Exploration, production, and monitoring of hydrocarbon and water deposits entails the measurement of subsurface characteristics and the evaluation of the obtained data to determine petrophysical properties of interest for the relevant formation or reservoir. A variety of techniques have been developed to measure subsurface characteristics. These techniques involve the subsurface deployment (usually through a borehole traversing the formations) of several different measurement and telemetry systems to provide data regarding the subsurface characteristics of interest, and data regarding the state of tools or instruments disposed downhole.
Among the various data collection and logging techniques routinely employed, systems for obtaining measurement data while drilling have proven to be cost effective. Logging While Drilling (LWD) and Measurement While Drilling (MWD) techniques are well known in the art. Logging While Tripping (LWT) systems have also been developed as an alternative to LWD and MWD techniques. In LWT, a small diameter “run-in” tool is sent downhole through the drill pipe, at the end of a bit run, just before the drill pipe is pulled. The run-in tool is used to measure downhole characteristics as the drill string is extracted or tripped out of the hole. In these types of systems, obtained data is either stored in downhole memory for later processing or transmitted to the surface using telemetry means, such as mud flow telemetry devices in the case of LWD/MWD systems.
Regardless of the conveyance means used for downhole tools, a shared requirement of the various measurement and telemetry systems is the need for electrical power. With the exception of wireline systems, it is difficult to convey electric power from the surface through the conveyance means to the components of the logging tools or the telemetry means. In these cases, electrical power can however be provided by downhole sources. Conventional systems obtain such power downhole either from a battery pack or a turbine-based alternator. Battery packs provide an energy storage medium. When using batteries, electrical power is made available until the battery is depleted. Turbine-based alternators provide an energy conversion device. In this case, electrical power is made available only when the energy source to be converted into electrical power is present.
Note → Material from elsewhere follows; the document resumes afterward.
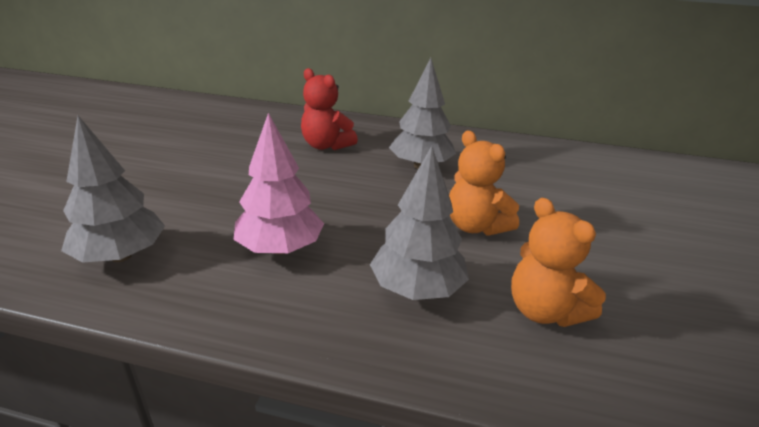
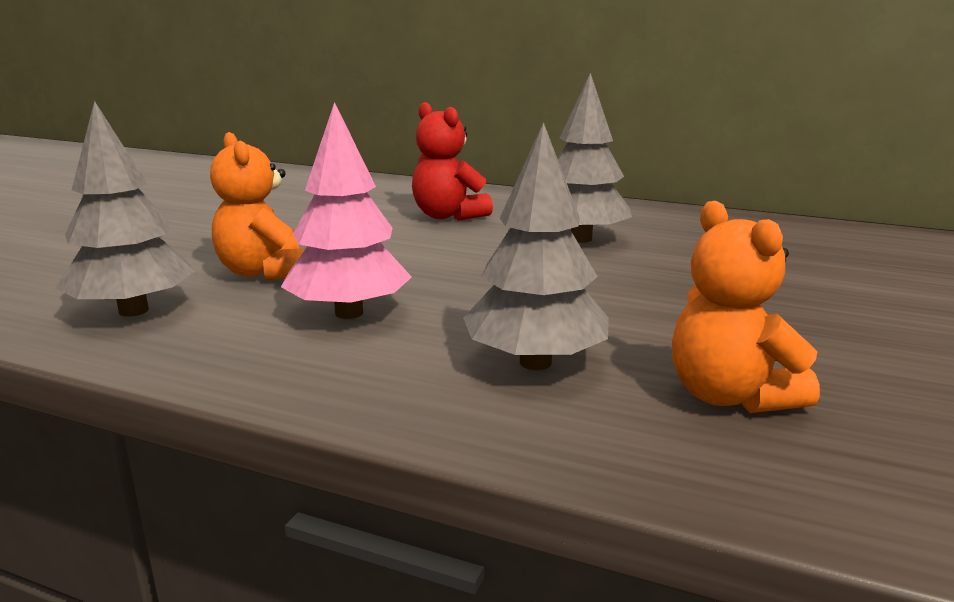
camera: 10 degrees right, 10 degrees down
orange teddy bear [449,130,519,236] -> orange teddy bear moved to [210,132,305,281]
Examples of alternators used in downhole logging tools are described in U.S. Pat. Nos. 5,517,464 and 5,793,625. An example of an alternator-like electrical torque-generator is described in U.S. Pat. No. 5,265,682. Turbine-based alternators employ rotors having impellers that are placed in the high-pressure flow of drilling fluid (“mud flow”) inside the drill string so that the impeller blades convert the hydraulic energy of the drilling fluid into rotation of the rotor. The rotor rotates at an angular velocity that provides enough energy to power the telemetry means and/or other components (e.g., sources/sensors) in the telemetry tool, and in some cases other tools in the downhole assembly.
Examples of battery packs used in downhole logging tools are described in U.S. Pat. Nos. 6,187,469 and 6,575,248. An example of a testing while drilling tool powered at least in part by a battery module disposed in the tool collar is described in U.S. Pat. No. 7,124,819 (assigned to the present assignee and entirely incorporated herein by reference). Battery packs are charged at the surface and provide electrical power to a single tool. Some batteries packs may be recharged downhole.
FIG. 1 shows a conventional land-based drilling rig 10 with connected drill pipe leading into a borehole 12 drilling through a subterranean formation F. At the tip of the drill string 14 is a drill bit 16 followed by a bottom hole assembly (BHA) 18 comprised of drilling, telemetry, and MWD/LWD tools. The borehole 12 is formed by rotary drilling in a manner that is well known. Drilling fluid or mud is pumped to the interior of drill string 14 to flow downwardly through the string. The drilling fluid exits drill string 14 via ports in the drill bit 16, and then circulates upwardly through the annular space between the outside of the drill string and the wall of the borehole as indicated by the arrows. These conventional systems are powered both in a distributed fashion, wherein an individual tool in the string contains its own battery, and in a centralized fashion, wherein an individual tool draws power from a downhole turbine.
FIG. 2 shows a conventional design for supplying power in a downhole system such as the drilling assembly of FIG. 1. Each tool in the BHA has its own dedicated battery 20. A single conductor, combined low electrical power and low speed communications bus 22 is used through all tools in the string. A low electrical power source is provided by a turbine, usually disposed in the telemetry tool, and energized by the mud flow. It should be appreciated that the bus 22 does not provide electrical coupling between the battery disposed in one tool and electrical components disposed in another tool. This configuration offers restricted spacing (a large spacing) between sources/sensors 24 in the string and presents handling and reliability issues. Thus a need remains for improved power distribution techniques for subsurface systems.